FIG. 8 shows the use of a wear resistant material, such as carbide inserts, 58 that can be in the ramp 60 to improve service life.

FIG. 9 is essentially the same as FIG. 5 except that the body 62 has one or more generally longitudinally oriented stiffeners 64 that are more rigid than body 62 or alternatively can even be from the same material. Although the cross-section of the stiffeners 64 is shown as rectangular, other shapes are envisioned as well as other quantities or differing lengths. The stiffeners can be fully embedded or have a side flush with the body as shown in FIG. 9b.

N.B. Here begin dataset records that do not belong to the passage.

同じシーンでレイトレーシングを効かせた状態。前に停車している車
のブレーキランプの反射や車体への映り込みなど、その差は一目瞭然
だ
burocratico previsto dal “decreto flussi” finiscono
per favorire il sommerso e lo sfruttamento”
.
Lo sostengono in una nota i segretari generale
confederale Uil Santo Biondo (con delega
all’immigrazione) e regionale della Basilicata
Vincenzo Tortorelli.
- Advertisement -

Preferably the whipstock of the present invention can be a composite material that can be injection molded or fabricated from a blank. It can be at least 80% composite or other durable non-metallic substance that is somewhat flexible and not brittle. It can have fiber reinforcement. If desired, the whipstock can be up to fully non-metallic. Making the whipstock this way cuts down on the manufacturing time and reduces cost. Metallic whipstocks require milling away a lot of steel to produce the ramp. Another advantage of the non-metallic whipstock is if it has to be milled out. In that case the procedure is so much quicker. In negotiating well deviations the non-metallic whipstock will run in faster and will be less likely to get stuck. The resulting rigidity can be very comparable to the steel whipstocks while providing the needed column strength with stiffeners and still retaining some degree of flexibility for running in to deviated bores.

Those skilled in the art will appreciate that “non-metallic” is intended to refer to the degree of use of other materials and can encompass a 100% composite design, for example, as well as including as design that may be 80% composite and the rest metallic as illustrated by using the bottom sub 46 or the slide 54 in FIG. 7.

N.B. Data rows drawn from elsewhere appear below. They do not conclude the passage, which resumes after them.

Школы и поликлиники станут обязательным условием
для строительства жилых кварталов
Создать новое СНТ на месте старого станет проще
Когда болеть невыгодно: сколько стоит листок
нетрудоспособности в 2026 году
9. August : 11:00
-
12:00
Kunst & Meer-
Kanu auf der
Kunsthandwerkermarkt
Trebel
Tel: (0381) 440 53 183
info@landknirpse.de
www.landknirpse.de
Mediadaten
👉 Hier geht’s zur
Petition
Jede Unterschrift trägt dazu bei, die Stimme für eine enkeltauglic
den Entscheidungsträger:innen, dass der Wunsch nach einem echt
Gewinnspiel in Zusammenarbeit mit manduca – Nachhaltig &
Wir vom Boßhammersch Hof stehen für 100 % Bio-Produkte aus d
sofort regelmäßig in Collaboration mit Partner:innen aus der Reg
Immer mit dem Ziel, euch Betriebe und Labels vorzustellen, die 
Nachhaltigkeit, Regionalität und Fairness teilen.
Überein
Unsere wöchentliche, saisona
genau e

The above description is illustrative of the preferred embodiment and many modifications may be made by those skilled in the art without departing from the invention whose scope is to be determined from the literal and equivalent scope of the claims below:

Claims

1. A whipstock assembly for forming a window downhole in a surface that defines a wellbore, the assembly adapted to be supported from an anchor secured to the surface that defines the wellbore, comprising:

a body further comprising a ramp wherein said body is non-metallic, said body is formed having a connection adjacent a lower end thereof for engagement with a support;

said ramp further comprises a non-metallic sloping outer surface, said ramp and said non-metallic body providing structural support for a contacting metallic plate secured to said sloping outer surface and substantially covering said ramp, said plate contacted by a mill for forming the window;

said metallic plate supported through said body with a through the body member to transmit load imparted by the mill to said metallic plate through said body and directly to said support.

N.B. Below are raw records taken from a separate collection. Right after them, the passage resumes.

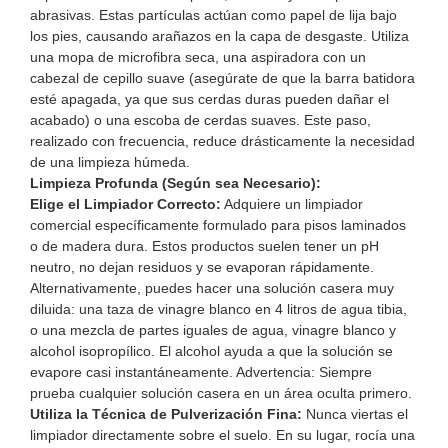
abrasivas. Estas partículas actúan como papel de lija bajo
los pies, causando arañazos en la capa de desgaste. Utiliza
una mopa de microfibra seca, una aspiradora con un
cabezal de cepillo suave (asegúrate de que la barra batidora
esté apagada, ya que sus cerdas duras pueden dañar el
acabado) o una escoba de cerdas suaves. Este paso,
realizado con frecuencia, reduce drásticamente la necesidad
de una limpieza húmeda.
Limpieza Profunda (Según sea Necesario):
Elige el Limpiador Correcto:
Adquiere un limpiador
comercial específicamente formulado para pisos laminados
o de madera dura. Estos productos suelen tener un pH
neutro, no dejan residuos y se evaporan rápidamente.
Alternativamente, puedes hacer una solución casera muy
diluida: una taza de vinagre blanco en 4 litros de agua tibia,
o una mezcla de partes iguales de agua, vinagre blanco y
alcohol isopropílico. El alcohol ayuda a que la solución se
evapore casi instantáneamente.
Advertencia: Siempre
prueba cualquier solución casera en un área oculta primero.
Utiliza la Técnica de Pulverización Fina:
Nunca viertas el
limpiador directamente sobre el suelo. En su lugar, rocía una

2. The assembly of claim 1, wherein:

said support comprises a solid bottom sub for sole structural support of said body without use of adhesive between said body and said surface that defines the wellbore;

said bottom sub selectively secured to said anchor off the wellbore bottom, said anchor secured to said inside surface that defines the wellbore.

3. The assembly of claim 2, wherein:

said body comprises a bore extending from said ramp, and said through the body member connected to said plate and extending in said bore.

4. The assembly of claim 3, wherein:

said through the body member rests on said bottom sub.